In the last decade, there has been an explosion of publications on the assembly of β-barrel outer membrane proteins (OMPs), which carry out diverse cellular functions, including solute transport, protein secretion, and assembly of protein and lipid components of the outer membrane. Of the three outer membrane model systems-Gram-negative bacteria, mitochondria and chloroplasts-research on bacterial and mitochondrial systems has so far led the way in dissecting the β-barrel OMP assembly pathways. Many exciting discoveries have been made, including the identification of β-barrel OMP assembly machineries in bacteria and mitochondria, and potentially the core assembly component in chloroplasts. The atomic structures of all five components of the bacterial β-barrel assembly machinery (BAM) complex, except the β-barrel domain of the core BamA protein, have been solved. Structures reveal that these proteins contain domains/motifs known to facilitate protein-protein interactions, which are at the heart of the assembly pathways. While structural information has been valuable, most of our current understanding of the β-barrel OMP assembly pathways has come from genetic, molecular biology, and biochemical analyses.
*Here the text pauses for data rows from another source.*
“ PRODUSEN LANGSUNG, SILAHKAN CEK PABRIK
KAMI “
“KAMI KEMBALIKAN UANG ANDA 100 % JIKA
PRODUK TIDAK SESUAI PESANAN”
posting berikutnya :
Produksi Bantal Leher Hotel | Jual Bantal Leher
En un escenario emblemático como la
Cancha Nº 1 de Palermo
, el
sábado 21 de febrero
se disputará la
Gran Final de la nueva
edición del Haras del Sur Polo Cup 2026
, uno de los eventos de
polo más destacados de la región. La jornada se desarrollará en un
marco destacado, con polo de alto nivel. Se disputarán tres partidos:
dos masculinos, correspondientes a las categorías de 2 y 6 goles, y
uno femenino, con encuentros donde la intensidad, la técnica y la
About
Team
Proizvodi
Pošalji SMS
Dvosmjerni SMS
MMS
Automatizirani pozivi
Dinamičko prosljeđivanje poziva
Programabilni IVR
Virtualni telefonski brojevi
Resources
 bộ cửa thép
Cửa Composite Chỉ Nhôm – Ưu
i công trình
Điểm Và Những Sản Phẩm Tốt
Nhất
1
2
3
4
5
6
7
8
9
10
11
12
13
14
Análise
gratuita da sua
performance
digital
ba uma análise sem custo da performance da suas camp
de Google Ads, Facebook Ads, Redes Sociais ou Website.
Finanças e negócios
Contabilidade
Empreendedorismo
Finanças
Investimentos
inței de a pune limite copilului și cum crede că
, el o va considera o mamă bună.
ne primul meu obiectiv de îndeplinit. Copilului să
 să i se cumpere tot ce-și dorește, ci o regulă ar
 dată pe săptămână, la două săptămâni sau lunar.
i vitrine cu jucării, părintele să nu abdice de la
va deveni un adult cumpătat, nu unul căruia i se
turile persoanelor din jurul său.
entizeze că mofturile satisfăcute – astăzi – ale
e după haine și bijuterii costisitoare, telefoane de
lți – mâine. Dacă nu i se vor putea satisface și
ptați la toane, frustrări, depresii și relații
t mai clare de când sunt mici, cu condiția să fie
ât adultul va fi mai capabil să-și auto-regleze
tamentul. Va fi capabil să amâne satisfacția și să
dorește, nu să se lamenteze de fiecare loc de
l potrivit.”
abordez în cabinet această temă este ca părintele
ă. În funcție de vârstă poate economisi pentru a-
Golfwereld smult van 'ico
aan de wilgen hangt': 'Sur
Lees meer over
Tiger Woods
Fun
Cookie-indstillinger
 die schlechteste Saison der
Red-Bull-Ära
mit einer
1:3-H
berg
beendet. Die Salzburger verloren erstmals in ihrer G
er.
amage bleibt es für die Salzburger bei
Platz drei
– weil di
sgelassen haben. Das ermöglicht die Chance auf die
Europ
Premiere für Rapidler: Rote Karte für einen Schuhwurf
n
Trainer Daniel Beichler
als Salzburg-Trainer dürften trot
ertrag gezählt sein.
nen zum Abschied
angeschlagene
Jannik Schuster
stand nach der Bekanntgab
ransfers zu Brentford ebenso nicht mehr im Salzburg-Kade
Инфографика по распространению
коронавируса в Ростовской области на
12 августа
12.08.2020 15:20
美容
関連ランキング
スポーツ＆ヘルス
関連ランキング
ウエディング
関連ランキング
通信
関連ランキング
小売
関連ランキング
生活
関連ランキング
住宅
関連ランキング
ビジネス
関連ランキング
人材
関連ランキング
This paper provides a comparative account of the β-barrel OMP assembly pathways in Gram-negative bacteria, mitochondria, and chloroplasts.

Figure 1

Models of β-barrel OMP assembly in Gram-negative bacteria, mitochondria, and chloroplasts. In Gram-negative bacteria, such as Escherichia coli, the outer membrane proteins (OMPs) are synthesized in the cytoplasm (Cyt) as precursors with an N-terminal signal sequence. Precursor OMPs exit the cytoplasm via the inner membrane-localized Sec translocon (not shown). Cleavage of the signal sequence during the translocation process leads to the transient appearance of the mature nascent OMPs in the periplasm (Peri) where they interact with chaperones, such as SurA and Skp. The chaperones-bound OMPs are then offloaded to the BAM complex, which assembles and inserts them into the outer membrane (OM) as β-barrel proteins. Like in bacteria, OMPs are synthesized in the cytoplasm of eukaryotic cells. From there, OMPs are imported into the intermembrane space (IMS) via the TOM (mitochondria) and TOC (chloroplasts) complexes. In the IMS-side of the mitochondrial outer membrane, small Tim chaperones interact with the nascent OMPs and help their transfer to the SAM complex for assembly and insertion into the outer membrane as β-barrel proteins. The core component of the mitochondrial TOM complex, Tom40, is also a β-barrel OMP, whose biogenesis is dependent on additional assembly factors, including Mdm10, another β-barrel OMP. In case of chloroplasts, it is unclear whether after synthesis in the cytoplasm the nascent β-barrel OMPs are first imported into the IMS via the TOC complex for subsequent assembly or from the cytoplasm they interact directly with the Toc75-V, whose three POTRA domains are recently shown to be oriented towards the cytoplasm. Like small Tims of the mitochondrial IMS, Tic22 of chloroplasts may chaperone nascent β-barrel OMPs in the IMS if indeed they follow the IMS pathway. The oligomeric states of BamA, Sam50, and Toc75-V are arbitrarily drawn. See text for alternative protein/complex names. P and P1 to P5 denote the POTRA domains.